Wednesday, August 12, 2009

A moment to celebrate progress!

I landed in Salvador about 30 mins ago and as I accustomed to doing I pulled my phone out right away and tried to sync my email. I was in Salvador about 6 weeks ago and was able to get a phone signal but my phone couldn’t access a data network the entire time I was here. So you can imagine my surprise when my phone download one email from a friend who is watering our plants and another from my husband telling me that he had rebooked his flight in Rio and would be getting in two hours after his original date. In the 6 weeks since I was last her the signal has gotten better in Sao Paulo and they now have a data network Just to make sure I wasn’t dreaming I just synced my phone again to be sure – and it still works, which means that I will be able to post this with little problem as an email from my phone if I so desire.

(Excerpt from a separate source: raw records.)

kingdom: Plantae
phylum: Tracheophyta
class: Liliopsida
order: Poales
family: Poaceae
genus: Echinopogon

Yesterday I was talking with two young adults about the fact that the iPhone is supposed to be released in Brazil this month because the network has been upgraded to sustain it. The cell phone is a fairly standard item here. On my last visit I stayed with a 80-year-old+ couple who didn’t have regular phone service in their village but who had a cell phone attached to the wall as their house phone. After payday you see lines of people waiting to add money to their pre-paid phones.

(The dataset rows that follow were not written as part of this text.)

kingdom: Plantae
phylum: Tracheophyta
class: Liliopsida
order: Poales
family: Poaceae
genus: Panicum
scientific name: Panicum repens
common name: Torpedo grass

Nonetheless cell phone minutes are still relatively expensive and people have the kind of etiquette here that you don’t see in the US. I rarely see people driving while talking, I am sitting in the airport surrounded by 40 or so people and while folks are holding cell phones, there is no one talking incessantly. In other words – Brazilians have a measure of cell phone etiquette that is not present in the United States.

I wonder what the growth of the smartphone will mean for Brazil. Will it turn everyone into incessant picture takers, bloggers, texters, tweeters, and Facebook addicts? Will it mean that people here begin to live more and more virtually and slowly neglect the great communal traditions that have led me to go hours without thinking about my phone as opposed to the minutes I go in the United States. Will people stop going by each others houses for a cup of coffee and instead just send messages through Orkut (the Google version of Facebook which is much more popular in Brazil.)

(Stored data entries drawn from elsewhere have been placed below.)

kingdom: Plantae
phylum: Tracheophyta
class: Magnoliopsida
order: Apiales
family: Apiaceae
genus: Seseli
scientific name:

Well we will have to see. So far all of my Brazilian friends are on Orkut and many are on Hotmail Messanger but we still spent hours hanging out. The truth is that while I have my concerns I also have some faith that Brazilians will exercise more constraint then we will. In a country where people still great each other with kisses on the cheek, where it is not strange to hug someone you just met, where being a good host is considered a matter of character, I have hope that people will take advantage of the positives of this technology while not letting the visual senses replace all of the other senses. This is still a country that believes in the importance of smell of fragrant flowers, the touch of embracing a new friend, the taste of dende in a stew and the sound of drums in the street. In the rush to become an economically strong country, Brazil cannot afford to give away these treasures!